Problem description: Copy all records exactly, excluding images.

======== Supplied records ========

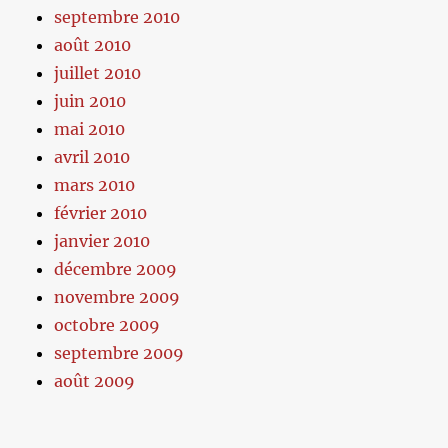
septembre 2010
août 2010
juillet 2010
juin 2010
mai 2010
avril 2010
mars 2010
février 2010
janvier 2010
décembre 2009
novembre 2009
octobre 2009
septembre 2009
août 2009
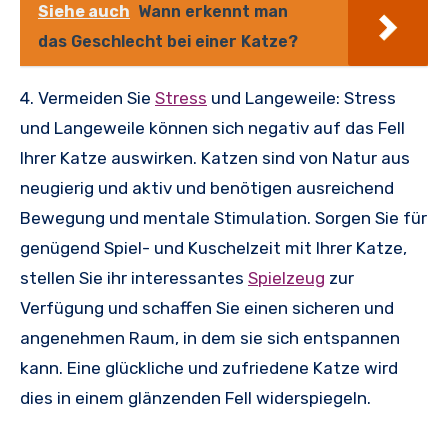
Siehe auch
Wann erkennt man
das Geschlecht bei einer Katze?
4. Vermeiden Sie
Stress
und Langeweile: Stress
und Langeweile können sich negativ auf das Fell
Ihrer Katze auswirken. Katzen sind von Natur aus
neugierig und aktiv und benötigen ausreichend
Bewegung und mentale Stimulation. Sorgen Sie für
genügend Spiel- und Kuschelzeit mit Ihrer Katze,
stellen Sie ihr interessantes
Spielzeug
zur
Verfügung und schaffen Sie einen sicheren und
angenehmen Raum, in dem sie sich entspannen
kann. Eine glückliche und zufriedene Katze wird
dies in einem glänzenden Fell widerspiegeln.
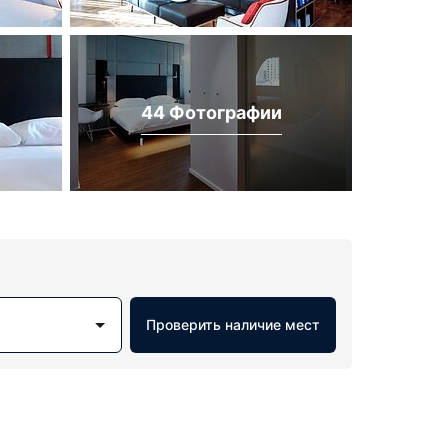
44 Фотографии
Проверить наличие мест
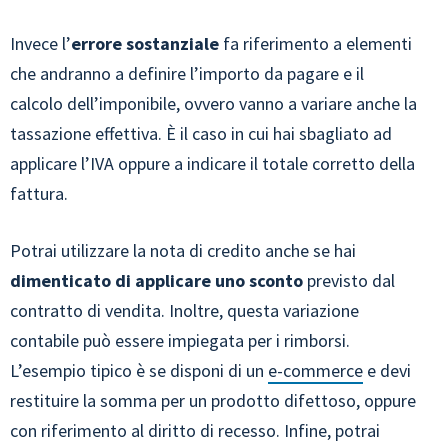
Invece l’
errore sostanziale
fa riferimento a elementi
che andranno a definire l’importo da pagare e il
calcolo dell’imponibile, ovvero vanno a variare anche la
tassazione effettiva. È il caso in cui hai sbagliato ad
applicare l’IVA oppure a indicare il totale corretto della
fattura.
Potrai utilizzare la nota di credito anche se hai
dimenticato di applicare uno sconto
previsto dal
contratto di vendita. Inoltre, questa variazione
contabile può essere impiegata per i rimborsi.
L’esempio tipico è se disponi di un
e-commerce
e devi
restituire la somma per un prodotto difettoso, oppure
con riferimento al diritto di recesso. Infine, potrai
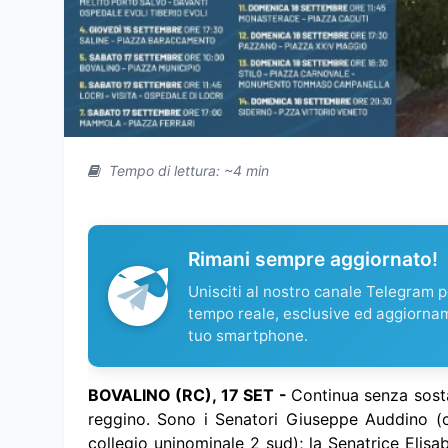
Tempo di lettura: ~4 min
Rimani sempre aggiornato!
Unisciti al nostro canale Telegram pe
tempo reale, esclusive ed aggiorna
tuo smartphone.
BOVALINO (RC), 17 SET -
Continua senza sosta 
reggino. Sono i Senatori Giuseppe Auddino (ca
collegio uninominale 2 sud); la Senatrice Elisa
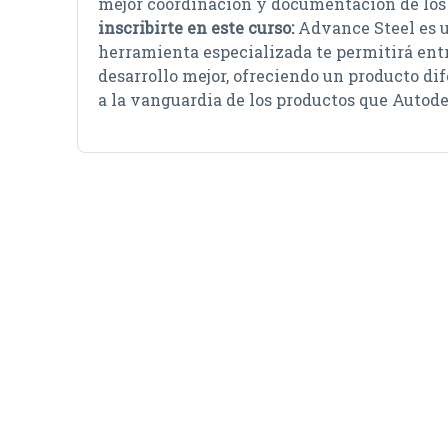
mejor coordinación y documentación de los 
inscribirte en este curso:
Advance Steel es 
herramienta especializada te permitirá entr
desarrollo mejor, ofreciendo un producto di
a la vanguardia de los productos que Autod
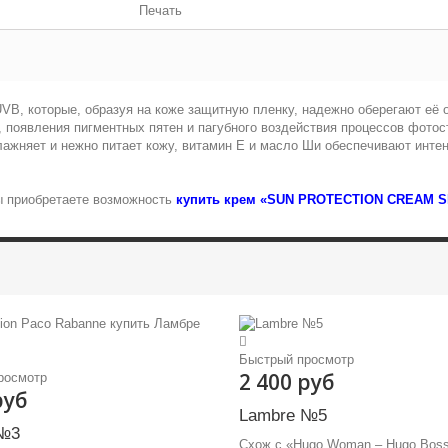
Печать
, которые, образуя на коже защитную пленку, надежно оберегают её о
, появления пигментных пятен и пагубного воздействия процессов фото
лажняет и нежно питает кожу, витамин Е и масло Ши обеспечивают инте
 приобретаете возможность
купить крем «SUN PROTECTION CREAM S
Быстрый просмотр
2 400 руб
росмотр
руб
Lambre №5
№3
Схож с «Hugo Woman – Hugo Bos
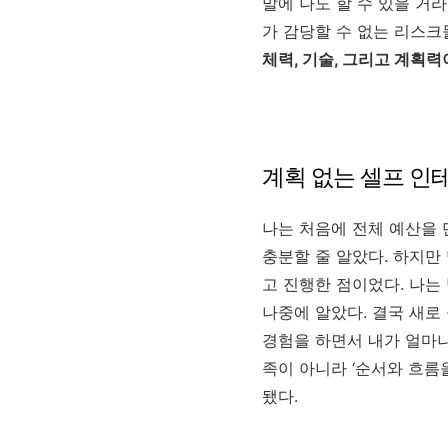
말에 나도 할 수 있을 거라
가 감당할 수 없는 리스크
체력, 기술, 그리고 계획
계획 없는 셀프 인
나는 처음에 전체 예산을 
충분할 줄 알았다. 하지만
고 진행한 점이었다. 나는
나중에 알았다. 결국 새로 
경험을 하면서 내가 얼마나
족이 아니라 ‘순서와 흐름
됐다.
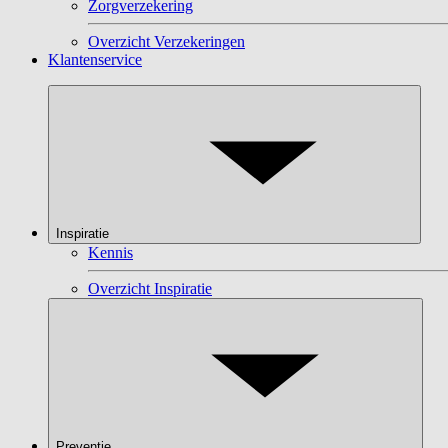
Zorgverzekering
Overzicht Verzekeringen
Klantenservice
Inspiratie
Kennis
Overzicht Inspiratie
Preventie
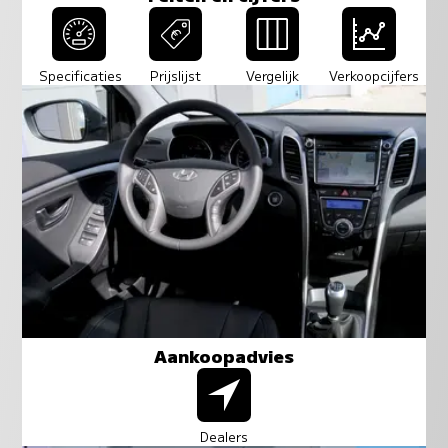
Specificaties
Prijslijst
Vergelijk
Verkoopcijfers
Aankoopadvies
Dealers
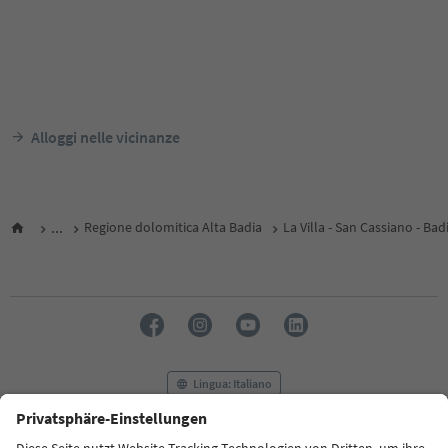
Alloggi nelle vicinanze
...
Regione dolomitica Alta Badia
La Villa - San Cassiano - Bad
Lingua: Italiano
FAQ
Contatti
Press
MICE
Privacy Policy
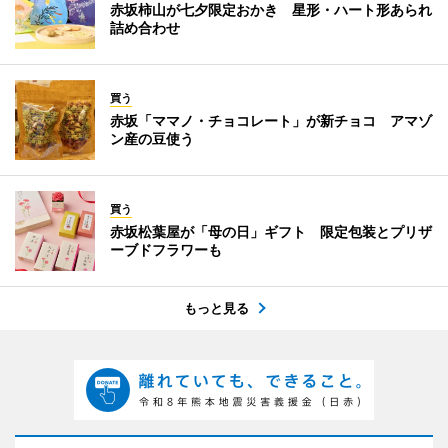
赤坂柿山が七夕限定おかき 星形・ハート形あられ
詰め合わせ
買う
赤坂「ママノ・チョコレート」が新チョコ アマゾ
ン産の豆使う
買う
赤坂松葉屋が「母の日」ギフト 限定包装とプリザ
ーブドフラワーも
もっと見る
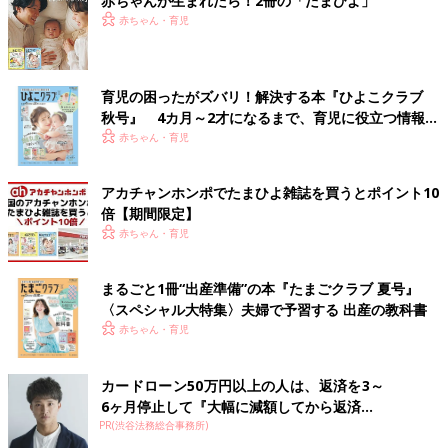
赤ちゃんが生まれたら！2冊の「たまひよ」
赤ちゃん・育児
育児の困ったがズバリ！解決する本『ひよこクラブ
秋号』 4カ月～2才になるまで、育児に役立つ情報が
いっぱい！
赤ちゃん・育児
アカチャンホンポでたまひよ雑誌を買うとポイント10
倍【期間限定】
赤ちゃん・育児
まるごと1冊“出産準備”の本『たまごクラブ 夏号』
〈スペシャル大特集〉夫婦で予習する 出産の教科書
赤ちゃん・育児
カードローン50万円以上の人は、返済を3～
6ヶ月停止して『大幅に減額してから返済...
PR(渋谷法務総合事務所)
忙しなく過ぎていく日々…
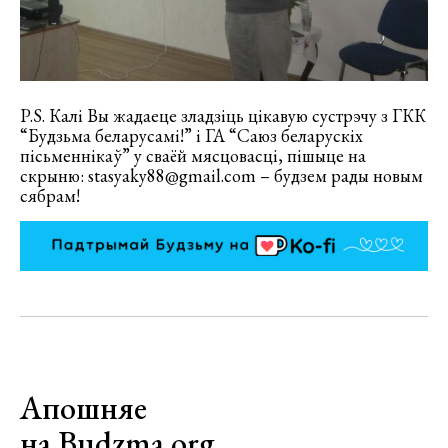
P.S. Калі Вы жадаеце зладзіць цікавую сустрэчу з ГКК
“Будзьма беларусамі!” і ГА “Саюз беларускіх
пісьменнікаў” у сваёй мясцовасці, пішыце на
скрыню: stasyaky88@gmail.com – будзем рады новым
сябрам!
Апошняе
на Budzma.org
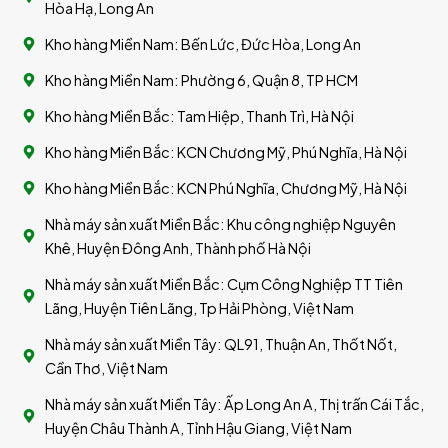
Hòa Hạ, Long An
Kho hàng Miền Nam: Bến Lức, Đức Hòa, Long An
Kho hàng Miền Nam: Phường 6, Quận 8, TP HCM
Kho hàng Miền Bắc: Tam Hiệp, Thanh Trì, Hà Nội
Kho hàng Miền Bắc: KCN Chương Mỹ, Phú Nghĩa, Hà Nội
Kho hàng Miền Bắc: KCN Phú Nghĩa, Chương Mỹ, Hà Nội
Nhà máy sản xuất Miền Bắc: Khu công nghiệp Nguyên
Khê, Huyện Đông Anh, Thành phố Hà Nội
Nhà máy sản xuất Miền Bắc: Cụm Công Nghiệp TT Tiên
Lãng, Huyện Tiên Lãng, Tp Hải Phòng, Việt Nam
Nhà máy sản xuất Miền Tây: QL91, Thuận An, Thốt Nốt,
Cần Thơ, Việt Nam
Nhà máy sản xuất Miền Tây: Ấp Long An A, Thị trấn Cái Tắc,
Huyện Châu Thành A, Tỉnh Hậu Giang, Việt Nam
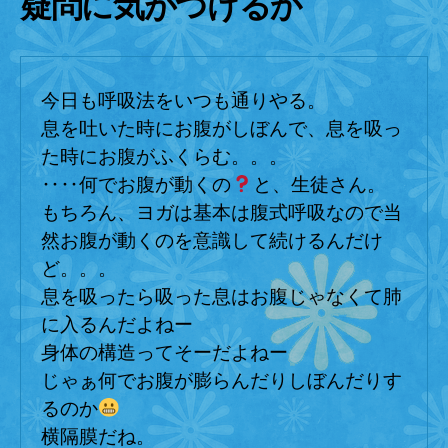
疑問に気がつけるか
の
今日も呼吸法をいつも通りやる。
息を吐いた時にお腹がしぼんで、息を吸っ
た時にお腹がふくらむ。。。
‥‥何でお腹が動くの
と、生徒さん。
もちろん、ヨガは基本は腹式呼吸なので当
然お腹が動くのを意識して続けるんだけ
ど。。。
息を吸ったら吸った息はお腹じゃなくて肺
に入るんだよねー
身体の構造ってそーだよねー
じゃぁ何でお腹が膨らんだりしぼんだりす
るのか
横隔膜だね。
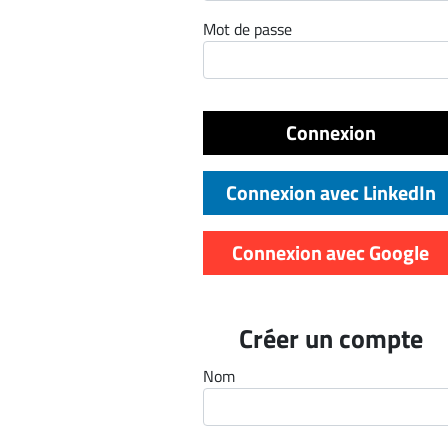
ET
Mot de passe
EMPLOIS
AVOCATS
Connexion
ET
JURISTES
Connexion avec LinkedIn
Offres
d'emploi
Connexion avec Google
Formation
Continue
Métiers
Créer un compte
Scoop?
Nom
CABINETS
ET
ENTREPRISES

========

Problem solution:
septembre 2010
août 2010
juillet 2010
juin 2010
mai 2010
avril 2010
mars 2010
février 2010
janvier 2010
décembre 2009
novembre 2009
octobre 2009
septembre 2009
août 2009
Siehe auch
Wann erkennt man
das Geschlecht bei einer Katze?
4. Vermeiden Sie
Stress
und Langeweile: Stress
und Langeweile können sich negativ auf das Fell
Ihrer Katze auswirken. Katzen sind von Natur aus
neugierig und aktiv und benötigen ausreichend
Bewegung und mentale Stimulation. Sorgen Sie für
genügend Spiel- und Kuschelzeit mit Ihrer Katze,
stellen Sie ihr interessantes
Spielzeug
zur
Verfügung und schaffen Sie einen sicheren und
angenehmen Raum, in dem sie sich entspannen
kann. Eine glückliche und zufriedene Katze wird
dies in einem glänzenden Fell widerspiegeln.
44 Фотографии
Проверить наличие мест
Invece l’
errore sostanziale
fa riferimento a elementi
che andranno a definire l’importo da pagare e il
calcolo dell’imponibile, ovvero vanno a variare anche la
tassazione effettiva. È il caso in cui hai sbagliato ad
applicare l’IVA oppure a indicare il totale corretto della
fattura.
Potrai utilizzare la nota di credito anche se hai
dimenticato di applicare uno sconto
previsto dal
contratto di vendita. Inoltre, questa variazione
contabile può essere impiegata per i rimborsi.
L’esempio tipico è se disponi di un
e-commerce
e devi
restituire la somma per un prodotto difettoso, oppure
con riferimento al diritto di recesso. Infine, potrai
Tempo di lettura: ~4 min
Rimani sempre aggiornato!
Unisciti al nostro canale Telegram pe
tempo reale, esclusive ed aggiorna
tuo smartphone.
BOVALINO (RC), 17 SET -
Continua senza sosta 
reggino. Sono i Senatori Giuseppe Auddino (ca
collegio uninominale 2 sud); la Senatrice Elisa
mejor coordinación y documentación de los 
inscribirte en este curso:
Advance Steel es 
herramienta especializada te permitirá entr
desarrollo mejor, ofreciendo un producto di
a la vanguardia de los productos que Autod
Печать
, которые, образуя на коже защитную пленку, надежно оберегают её о
, появления пигментных пятен и пагубного воздействия процессов фото
лажняет и нежно питает кожу, витамин Е и масло Ши обеспечивают инте
 приобретаете возможность
купить крем «SUN PROTECTION CREAM S
Быстрый просмотр
2 400 руб
росмотр
руб
Lambre №5
№3
Схож с «Hugo Woman – Hugo Bos
말에 나도 할 수 있을 거라
가 감당할 수 없는 리스크
체력, 기술, 그리고 계획
계획 없는 셀프 인
나는 처음에 전체 예산을 
충분할 줄 알았다. 하지만
고 진행한 점이었다. 나는
나중에 알았다. 결국 새로 
경험을 하면서 내가 얼마나
족이 아니라 ‘순서와 흐름
됐다.
Zorgverzekering
Overzicht Verzekeringen
Klantenservice
Inspiratie
Kennis
Overzicht Inspiratie
Preventie
Specificaties
Prijslijst
Vergelijk
Verkoopcijfers
Aankoopadvies
Dealers
Alloggi nelle vicinanze
...
Regione dolomitica Alta Badia
La Villa - San Cassiano - Bad
Lingua: Italiano
FAQ
Contatti
Press
MICE
Privacy Policy
赤坂柿山が七夕限定おかき 星形・ハート形あられ
詰め合わせ
買う
赤坂「ママノ・チョコレート」が新チョコ アマゾ
ン産の豆使う
買う
赤坂松葉屋が「母の日」ギフト 限定包装とプリザ
ーブドフラワーも
もっと見る
赤ちゃんが生まれたら！2冊の「たまひよ」
赤ちゃん・育児
育児の困ったがズバリ！解決する本『ひよこクラブ
秋号』 4カ月～2才になるまで、育児に役立つ情報が
いっぱい！
赤ちゃん・育児
アカチャンホンポでたまひよ雑誌を買うとポイント10
倍【期間限定】
赤ちゃん・育児
まるごと1冊“出産準備”の本『たまごクラブ 夏号』
〈スペシャル大特集〉夫婦で予習する 出産の教科書
赤ちゃん・育児
カードローン50万円以上の人は、返済を3～
6ヶ月停止して『大幅に減額してから返済...
PR(渋谷法務総合事務所)
忙しなく過ぎていく日々…
P.S. Калі Вы жадаеце зладзіць цікавую сустрэчу з ГКК
“Будзьма беларусамі!” і ГА “Саюз беларускіх
пісьменнікаў” у сваёй мясцовасці, пішыце на
скрыню: stasyaky88@gmail.com – будзем рады новым
сябрам!
Апошняе
на Budzma.org
Hòa Hạ, Long An
Kho hàng Miền Nam: Bến Lức, Đức Hòa, Long An
Kho hàng Miền Nam: Phường 6, Quận 8, TP HCM
Kho hàng Miền Bắc: Tam Hiệp, Thanh Trì, Hà Nội
Kho hàng Miền Bắc: KCN Chương Mỹ, Phú Nghĩa, Hà Nội
Kho hàng Miền Bắc: KCN Phú Nghĩa, Chương Mỹ, Hà Nội
Nhà máy sản xuất Miền Bắc: Khu công nghiệp Nguyên
Khê, Huyện Đông Anh, Thành phố Hà Nội
Nhà máy sản xuất Miền Bắc: Cụm Công Nghiệp TT Tiên
Lãng, Huyện Tiên Lãng, Tp Hải Phòng, Việt Nam
Nhà máy sản xuất Miền Tây: QL91, Thuận An, Thốt Nốt,
Cần Thơ, Việt Nam
Nhà máy sản xuất Miền Tây: Ấp Long An A, Thị trấn Cái Tắc,
Huyện Châu Thành A, Tỉnh Hậu Giang, Việt Nam
疑問に気がつけるか
の
今日も呼吸法をいつも通りやる。
息を吐いた時にお腹がしぼんで、息を吸っ
た時にお腹がふくらむ。。。
‥‥何でお腹が動くの
と、生徒さん。
もちろん、ヨガは基本は腹式呼吸なので当
然お腹が動くのを意識して続けるんだけ
ど。。。
息を吸ったら吸った息はお腹じゃなくて肺
に入るんだよねー
身体の構造ってそーだよねー
じゃぁ何でお腹が膨らんだりしぼんだりす
るのか
横隔膜だね。
ET
Mot de passe
EMPLOIS
AVOCATS
Connexion
ET
JURISTES
Connexion avec LinkedIn
Offres
d'emploi
Connexion avec Google
Formation
Continue
Métiers
Créer un compte
Scoop?
Nom
CABINETS
ET
ENTREPRISES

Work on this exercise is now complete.